Le chef de l’armée libanaise joue les émissaires. Le 28 juillet, Joseph Khalil Aoun était en déplacement au Caire pour évoquer l’urgence de la situation humanitaire libanaise. Le Caire s’est même dit prêt à venir en aide au Liban. Le pays du Cèdre enchaîne les crises. La violence y devient endémique. C’est l’armée qui en fait les frais entre les barricades urbaines, les pneus brûlés, les sit-in géants, les émeutes, le saccage des banques ou les intimidations devant les bureaux politiques. Et ce alors même que les soldats subissent les conséquences de la crise protéiforme qui frappe le pays de plein fouet. Naguère, un officier de l’armée gagnait 4.000 dollars par mois. Aujourd’hui, il n’en touche que 400. Un militaire du rang ne touche pour sa part que 80 dollars à la fin du mois. Donc, pour tenter de renflouer les caisses, l’armée propose sur son site Internet… des balades touristiques en hélicoptère pour la modique somme de 150 dollars!
De ce fait, le commandant en chef n’hésite pas à se rendre à l’étranger pour solliciter aide et appuis. Mais, derrière ses nombreux déplacements, il se positionnerait également en principal interlocuteur de l’Occident et en rival de l’actuel Président, Michel Aoun.
Homme de main de l’Occident?
Pour sa part, Joseph Aoun était aux États-Unis en 2019. Et il prévoit d’y retourner prochainement. Autre exemple et non des moindres, sa visite en Arabie saoudite en 2019 et son entrevue avec Mohammed ben Salmane sur fond de refroidissement des relations libano-saoudiennes. Riyad reproche en effet au Président Aoun d’être à la botte du Hezbollah, ennemi invétéré de la monarchie du Golfe. Miser sur le chef de l’armée contre le Président libanais, c’est par ricochet s’opposer au puissant parti chiite. Et ça, l’Occident l’aurait bien compris.
6.000 militaires libanais formés aux États-Unis
Washington ne semble pas le nier: il préférerait renforcer le poids de l’armée libanaise pour faire contrepoids au Hezbollah.
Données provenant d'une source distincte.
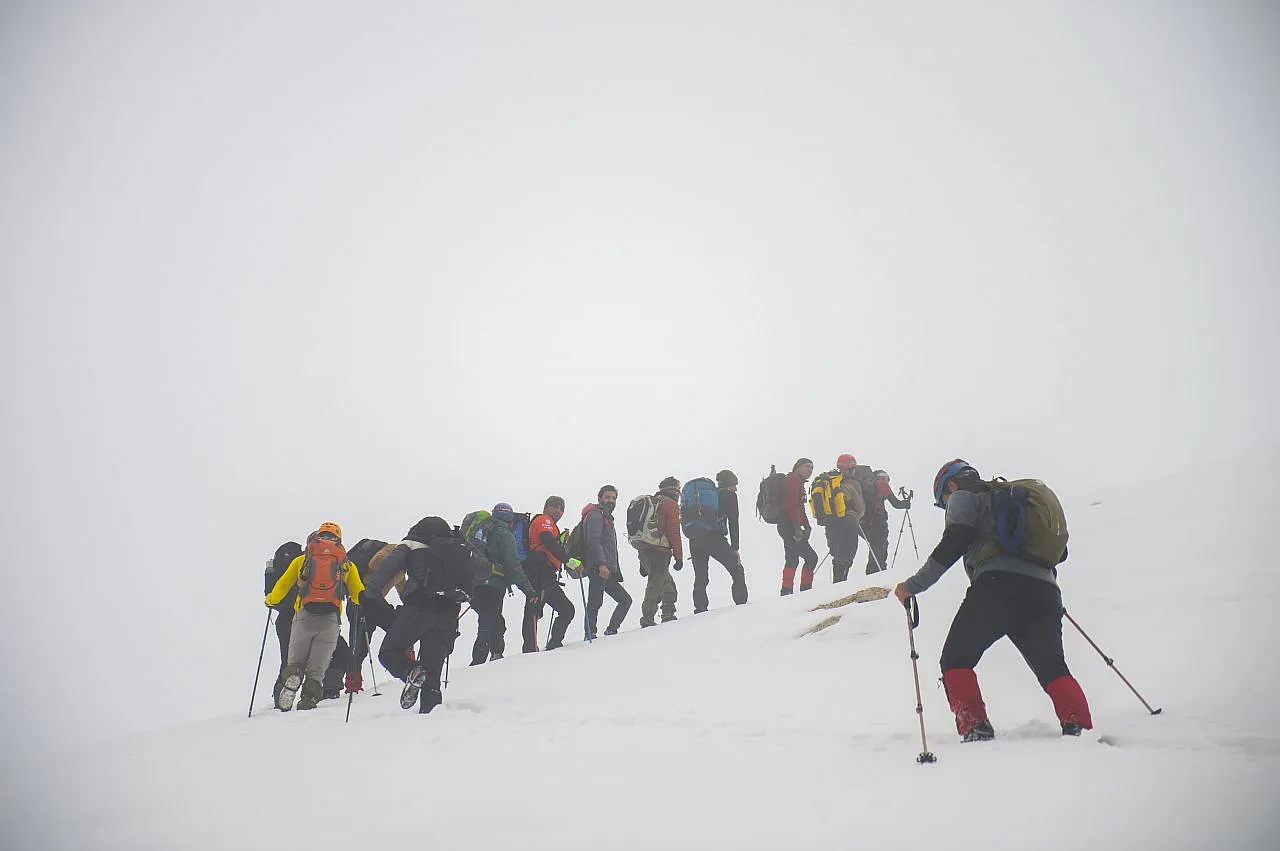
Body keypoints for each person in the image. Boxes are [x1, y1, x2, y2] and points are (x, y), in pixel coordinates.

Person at [894, 460, 1093, 741]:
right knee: (1052, 665)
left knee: (956, 659)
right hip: (1045, 591)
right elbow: (1059, 554)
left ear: (950, 485)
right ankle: (1079, 726)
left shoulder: (964, 495)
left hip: (997, 587)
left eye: (943, 501)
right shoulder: (1011, 500)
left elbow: (955, 540)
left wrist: (913, 586)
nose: (946, 506)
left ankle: (975, 727)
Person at [370, 516, 475, 713]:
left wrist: (370, 593)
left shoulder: (411, 542)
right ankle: (430, 717)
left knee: (389, 653)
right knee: (433, 673)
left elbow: (388, 566)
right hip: (449, 614)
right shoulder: (459, 546)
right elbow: (484, 569)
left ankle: (411, 671)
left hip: (419, 608)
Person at [264, 522, 366, 711]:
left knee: (295, 662)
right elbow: (359, 594)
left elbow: (282, 586)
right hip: (330, 620)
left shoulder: (301, 561)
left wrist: (271, 600)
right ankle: (309, 699)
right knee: (317, 669)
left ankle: (293, 677)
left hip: (304, 616)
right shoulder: (346, 564)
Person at [470, 503, 536, 665]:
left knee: (493, 621)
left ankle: (494, 656)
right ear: (510, 518)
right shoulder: (505, 535)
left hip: (473, 584)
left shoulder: (481, 532)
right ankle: (479, 663)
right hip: (493, 585)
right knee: (488, 623)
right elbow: (513, 565)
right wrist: (529, 590)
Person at [521, 496, 577, 652]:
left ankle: (540, 647)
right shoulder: (544, 520)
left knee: (537, 609)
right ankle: (533, 649)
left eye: (561, 509)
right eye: (555, 507)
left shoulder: (549, 524)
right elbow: (549, 542)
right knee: (536, 610)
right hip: (541, 570)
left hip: (544, 571)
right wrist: (569, 561)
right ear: (546, 508)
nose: (558, 511)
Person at [688, 470, 748, 612]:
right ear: (730, 484)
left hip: (694, 538)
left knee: (701, 575)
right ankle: (742, 606)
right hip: (713, 537)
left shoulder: (708, 496)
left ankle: (700, 608)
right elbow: (734, 521)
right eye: (735, 485)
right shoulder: (728, 495)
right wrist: (735, 547)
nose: (736, 489)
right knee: (737, 569)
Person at [583, 485, 631, 638]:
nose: (611, 500)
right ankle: (590, 635)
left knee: (624, 600)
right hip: (599, 567)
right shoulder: (596, 515)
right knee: (595, 603)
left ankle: (610, 630)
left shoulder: (606, 516)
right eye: (607, 497)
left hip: (606, 569)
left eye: (613, 498)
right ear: (600, 499)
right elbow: (594, 540)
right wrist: (602, 564)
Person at [638, 477, 683, 628]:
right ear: (673, 489)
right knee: (656, 586)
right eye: (678, 489)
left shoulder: (653, 502)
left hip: (644, 551)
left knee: (668, 585)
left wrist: (641, 564)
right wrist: (679, 557)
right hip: (660, 552)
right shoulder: (670, 504)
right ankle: (648, 620)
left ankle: (668, 614)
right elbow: (674, 532)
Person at [825, 454, 868, 584]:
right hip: (849, 520)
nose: (853, 471)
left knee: (838, 554)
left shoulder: (831, 482)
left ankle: (838, 581)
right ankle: (840, 583)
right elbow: (858, 503)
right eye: (852, 469)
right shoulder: (851, 482)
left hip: (832, 522)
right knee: (847, 553)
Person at [778, 458, 819, 595]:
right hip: (789, 524)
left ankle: (787, 590)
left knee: (792, 557)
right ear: (798, 467)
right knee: (810, 557)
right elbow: (792, 505)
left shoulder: (797, 481)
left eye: (812, 467)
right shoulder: (794, 480)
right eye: (807, 466)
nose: (810, 470)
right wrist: (797, 527)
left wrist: (806, 526)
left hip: (786, 524)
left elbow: (799, 507)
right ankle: (803, 590)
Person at [863, 469, 911, 575]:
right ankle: (878, 572)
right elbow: (895, 503)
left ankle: (872, 571)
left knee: (875, 545)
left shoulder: (866, 487)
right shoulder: (882, 484)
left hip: (864, 522)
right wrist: (906, 503)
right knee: (880, 545)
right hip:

Sur la chaîne britannique Sky News Arabia, un responsable du Pentagone appelait ainsi à «améliorer les capacités de l'armée libanaise afin de contrer le Hezbollah et d’éviter que les institutions sécuritaires du pays ne se retrouvent entre les mains du parti». La puissante formation chiite est considérée comme organisation terroriste par les Américains depuis 1995. L’Administration Biden ne lésinerait pas sur les moyens pour atteindre son objectif.
Ainsi les puissances occidentales espèrent-elles voir l’armée libanaise empêcher le Hezbollah d’étendre trop facilement son influence sur le pays. Surtout que le mouvement chiite est moins touché par la crise. Contrairement aux autres partis politiques qui peinent à recevoir un soutien étatique, il peut toujours compter sur l’aide régulière de Téhéran. En 2020, selon le département d’État américain celle-ci s’élevait à 700 millions de dollars.
L’Occident tenterait-il donc de miser sur le bon cheval en vue des élections présidentielles libanaises en 2022?